ESTRATTO DEL DOCUMENTO
=-=-=

Al Ponchielli una Traviata transessuale fa discutere. Scene bondage e frustini, fischi per il regista
La serata della prima cremonese ha avuto inizio con l'inaugurazione dell'illuminazione esterna del Teatro alla presenza del Sindaco Gianluca Galimberti, del Sovrintendente Andrea Cigni e di tutte le autorità.
Evento mondano, la presentazione del titolo d'opera prodotto a Cremona, raccoglie sempre grande consenso fra gli appassionati. Se poi il titolo è "La Traviata" di Verdi, la sala non poteva che essere sold out.
L'opera presentata sul palco del Ponchielli trova nella regia di Luca Baracchini una proposta che legge nel personaggio di Violetta Valéry la storia di una persona transessuale e del suo rapporto con l'accettazione del proprio corpo. Con l'aiuto delle Scene di Francesca Sgariboldi, dei Costumi di Donato Didonna e delle luci di Gianni Bertoli (vincitori del Bando under 35 di OperaLombardia) il capolavoro di Giuseppe Verdi viene ambientato in epoca contemporanea.
Già a luci ancora accese in sala è chiaro il bisbiglìo legato alle note di regia presenti sul programma di sala. Il regista ha deciso di accogliere il pubblico dicendosi "intimamente convinto che la lunga e assidua frequentazione ci abbia assuefatti a Traviata e forse non devo scusami, caro Spettatore, se tutto quel che porteremo in scena fra poco sarà fatto nel tentativo di rendere la tua poltrona un po’ meno comoda."

=-=-=

COSA SI CHIEDE
• 1. Rispondi a queste domande sull'articolo dedicato alla Traviata del Ponchielli:
(a) Chi ha curato le scene dello spettacolo?
(b) Alla presenza di chi è stata inaugurata l'illuminazione esterna del Teatro?
(c) In quale epoca viene ambientata l'opera?
• 2. Riprendi l'articolo sulla Traviata al Ponchielli e scrivine il seguito a partire dall'ultima frase riportata.
Il materiale riportato qui sotto non ha legami con l'articolo.

DATI
=-=-=

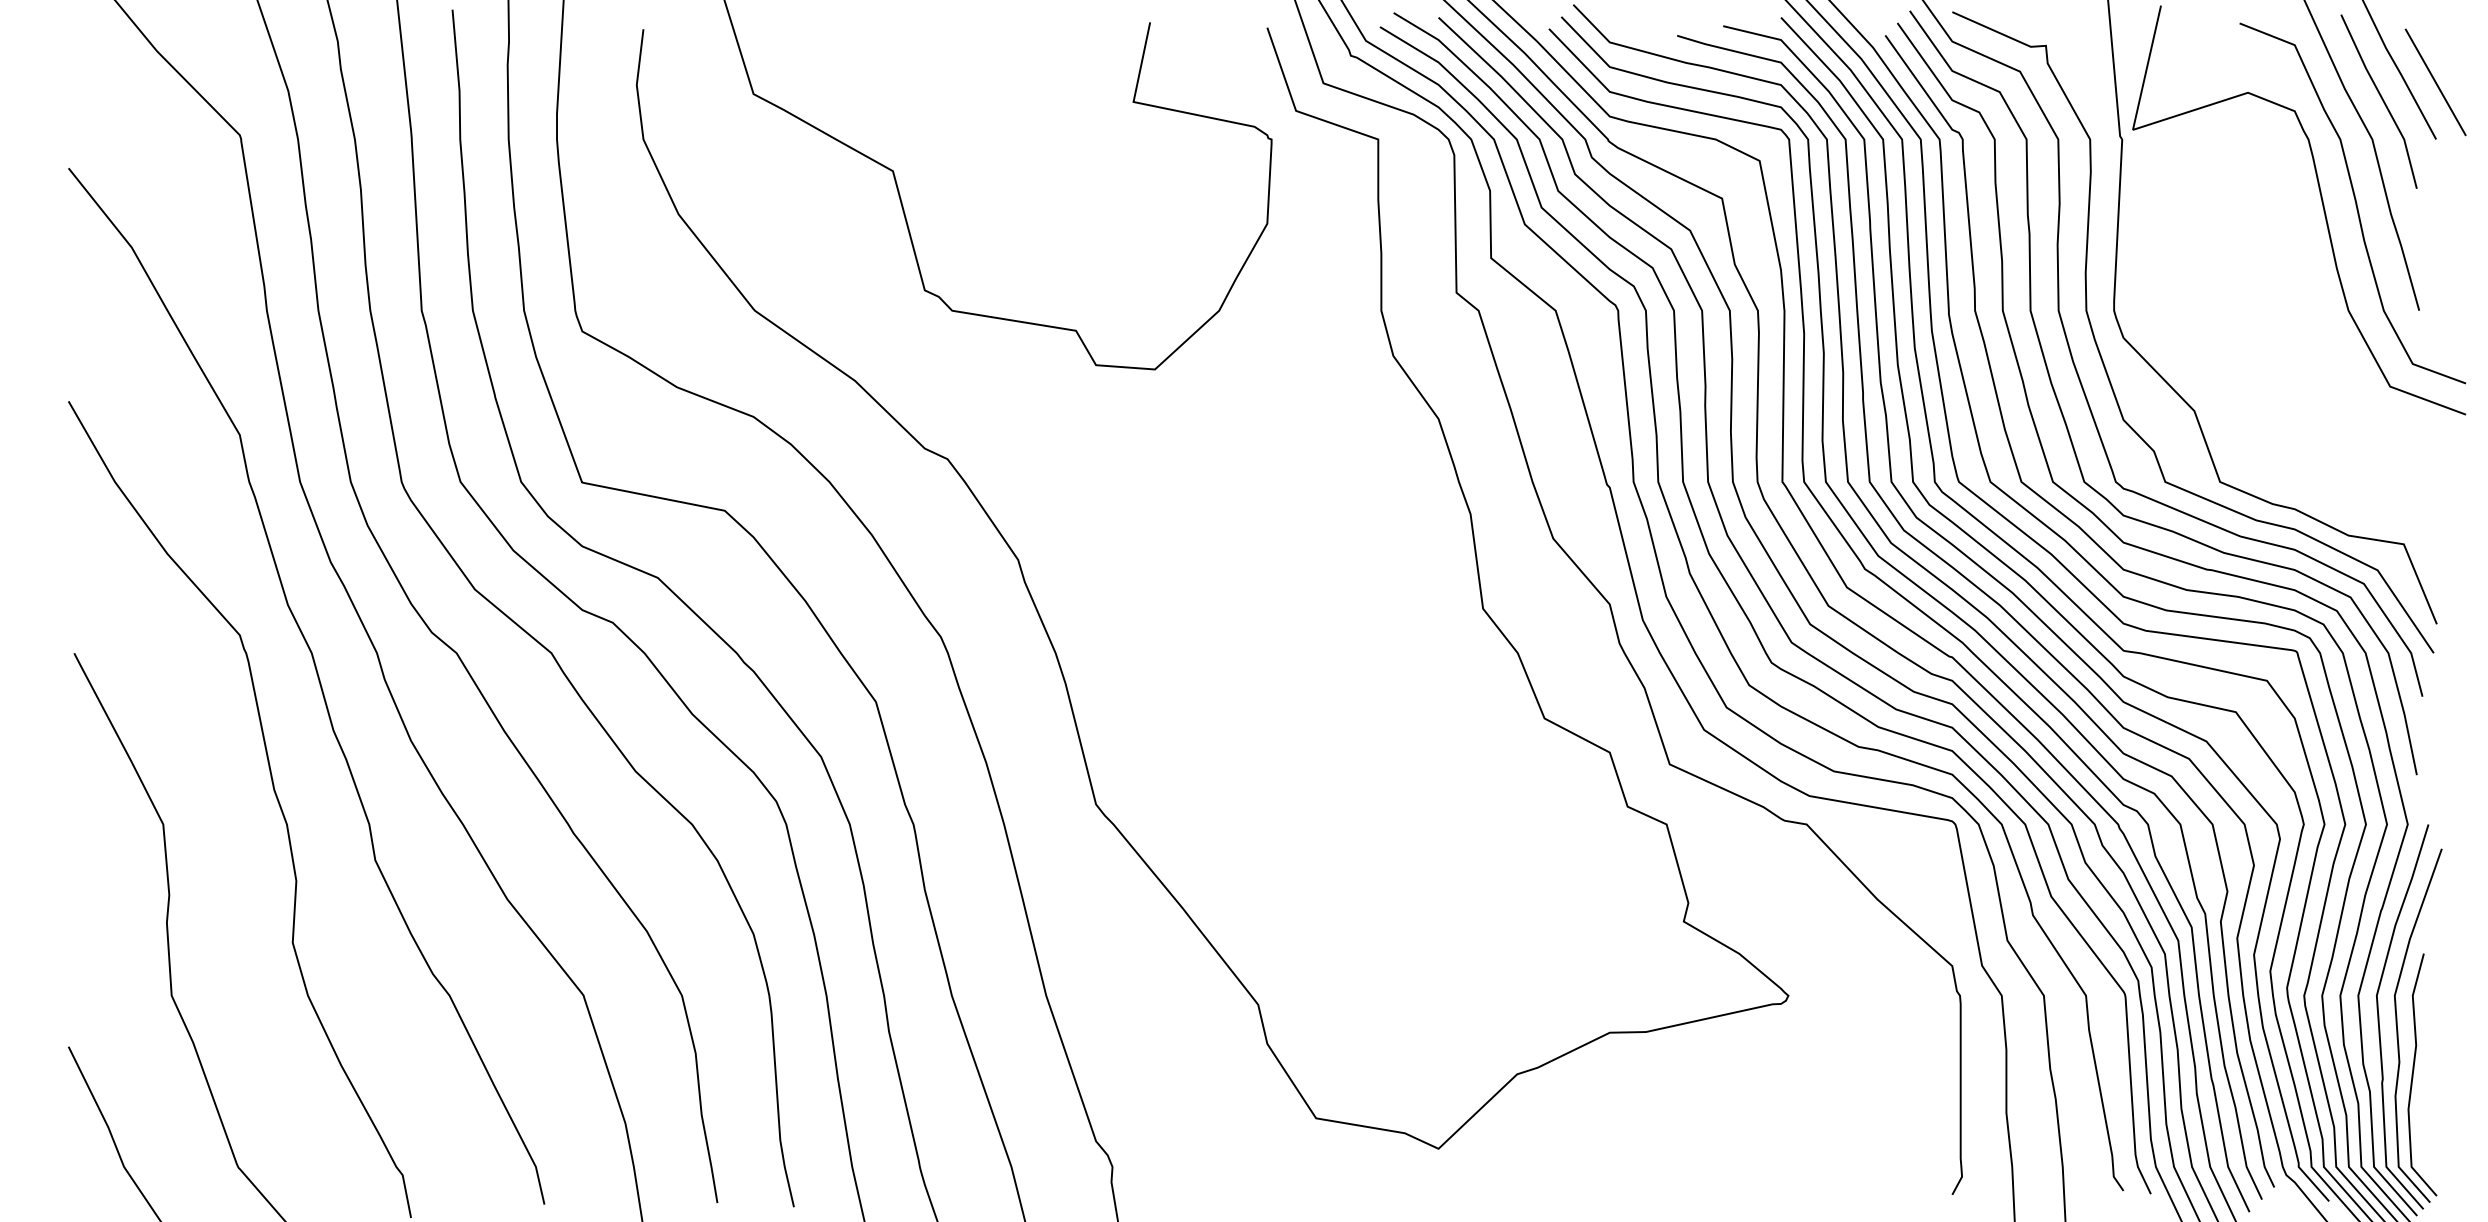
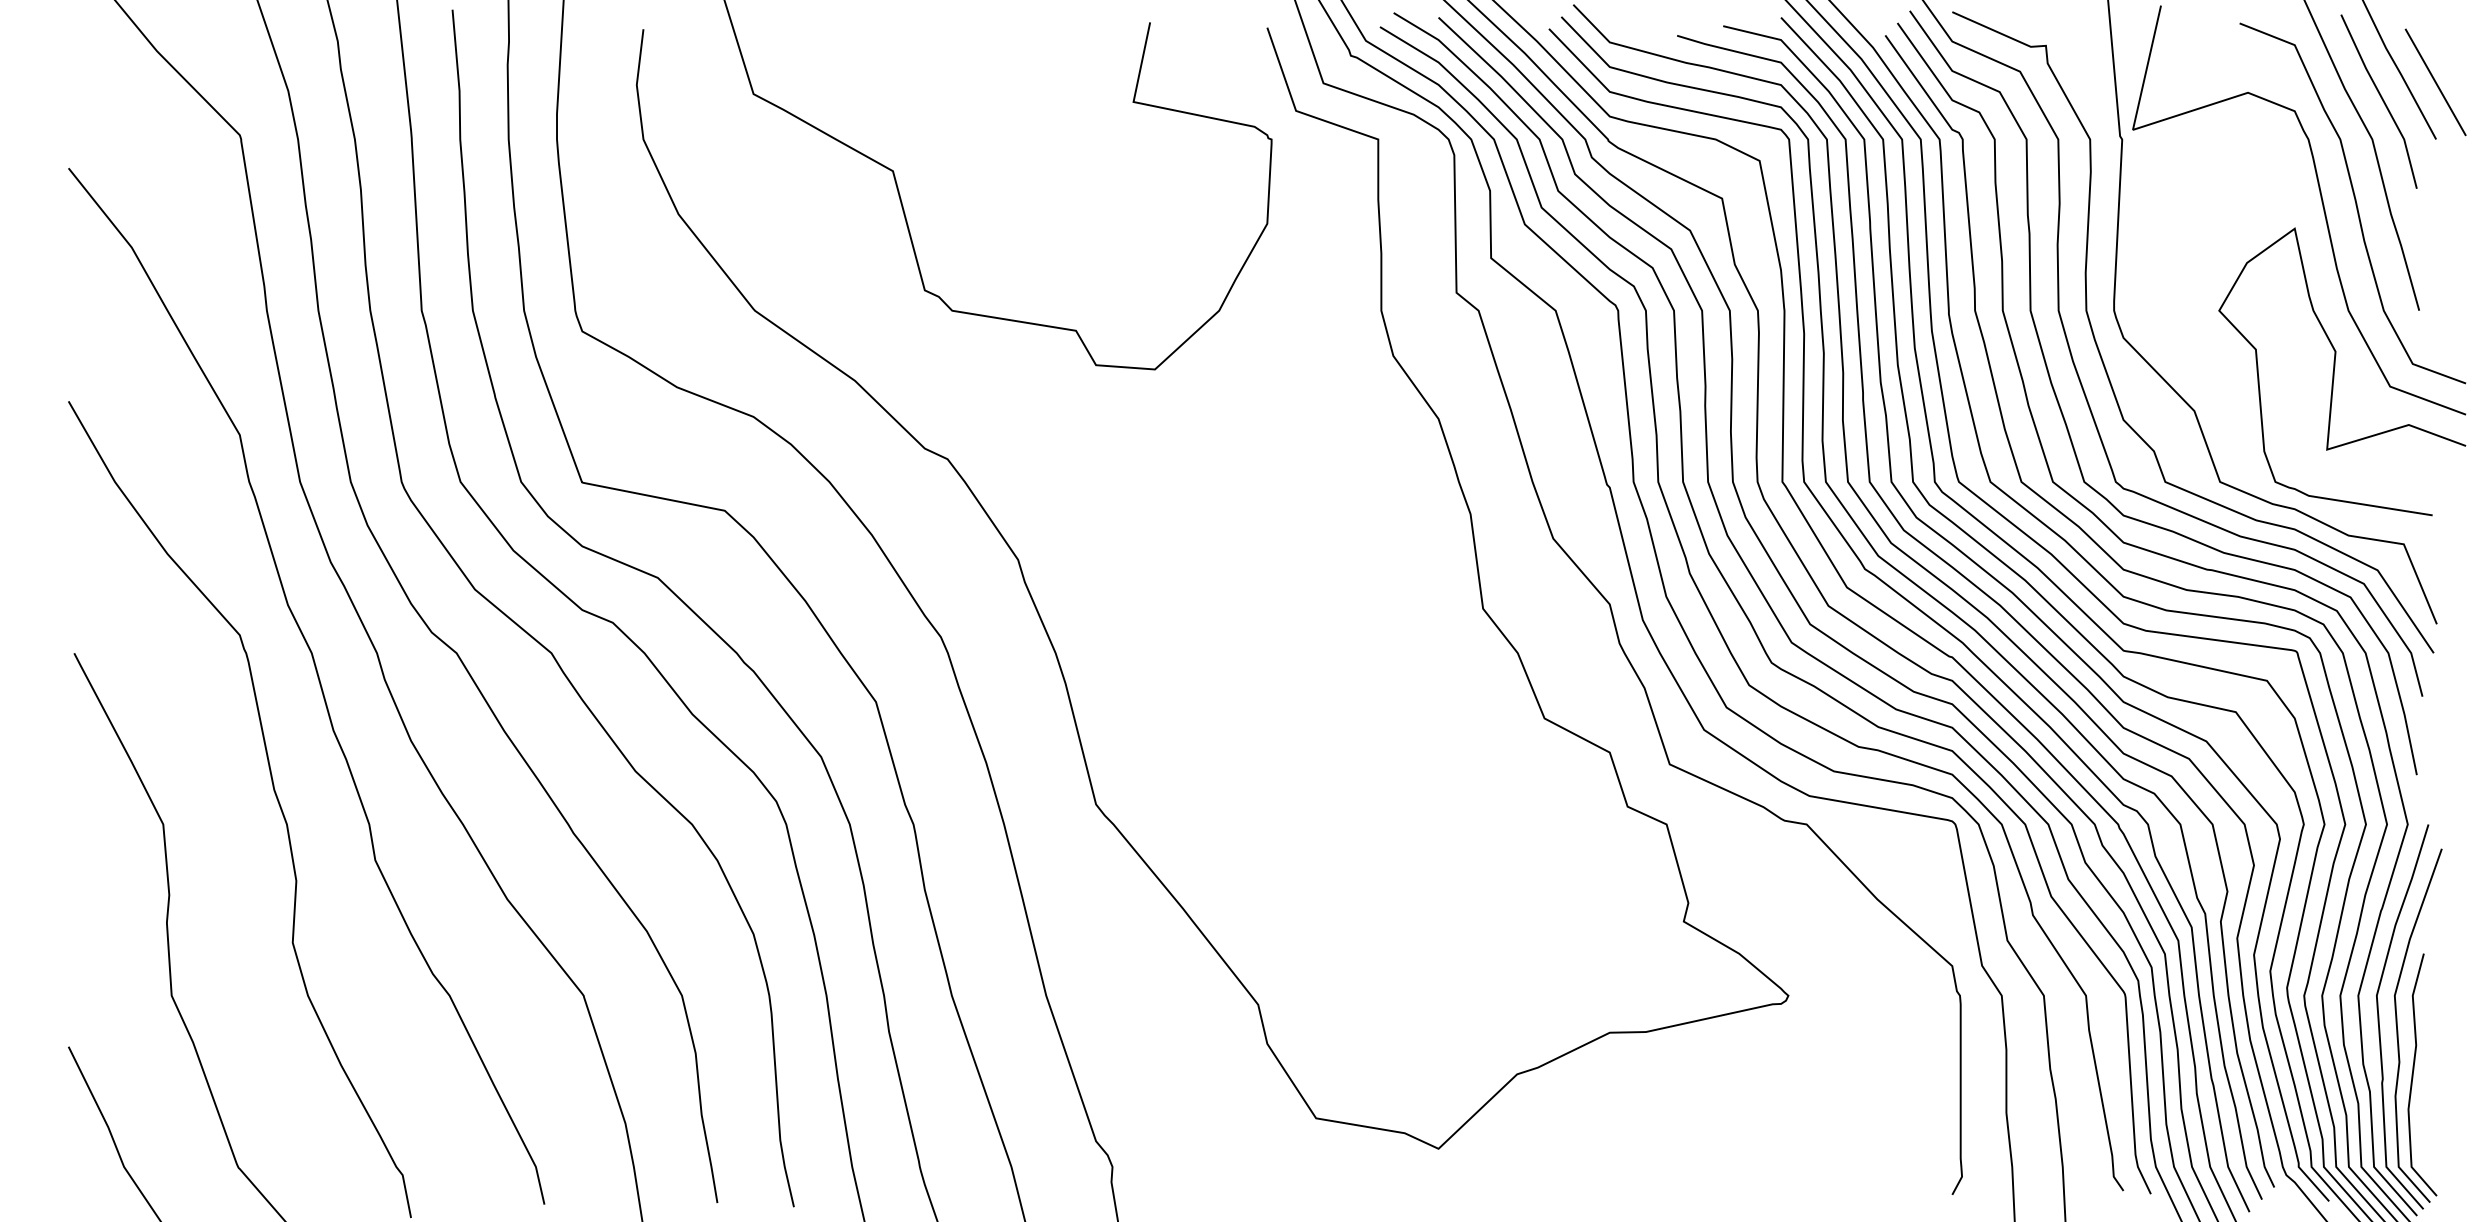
curve at (2334, 371): none -> present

=-=-=

RISPOSTE AI COMPITI
• 1.
(a) Francesca Sgariboldi.
(b) Del Sindaco Gianluca Galimberti, del Sovrintendente Andrea Cigni e di tutte le autorità.
(c) In epoca contemporanea.

• 2.
E fin qui, un grande punto interrogativo. Poco di seguito anche il direttore d'orchestra Enrico Lombardi: "Mi sono chiesto come potrebbe risultare se eseguita in forma completa con tutti i “mattoni” al proprio posto. E forse potremmo scoprire che, contrariamente a quanto si dice di solito, La Traviata non soltanto “si sa”, ma si può anche (ri)studiare."
Cogliamo l'intenzione decisa, quasi ossessiva, di "rivedere" questo titolo in tutti i suoi aspetti. Da un lato eliminare le tradizioni legate ai tagli storici in partitura, dall'altro mutare proprio la storia di Francesco Maria Piave, ispirata da Dumas, "accomodandola" ad un tema delicato come il "cambio di genere". Come sarà andata?
Far discutere è sicuramente tra i ruoli del teatro oggi, anche perchè è forse l'unico modo per riportare le persone agli spettacoli. La domanda, però, sorge spontanea (tentando naturalmente di non fare la figura dei bigotti e dei bacchettoni): Il teatro ha davvero bisogno di questo per far parlare di sè?
La risposta è presto data. Partiamo proprio col parlare della regia. L’azione scenica funziona, ma il libretto parla sì di una prostituta, peró non ponendosi il problema del tabù della prostituzione. La storia narra di una persona che ama, che sa amare davvero e che sa immolarsi per amore, in pieno stile Romantico. Utilizzare un libretto così perfetto per portare in scena un argomento simile è un’operazione che va ben oltre l’arte e che invece sembrerebbe rasentare il machiavellismo.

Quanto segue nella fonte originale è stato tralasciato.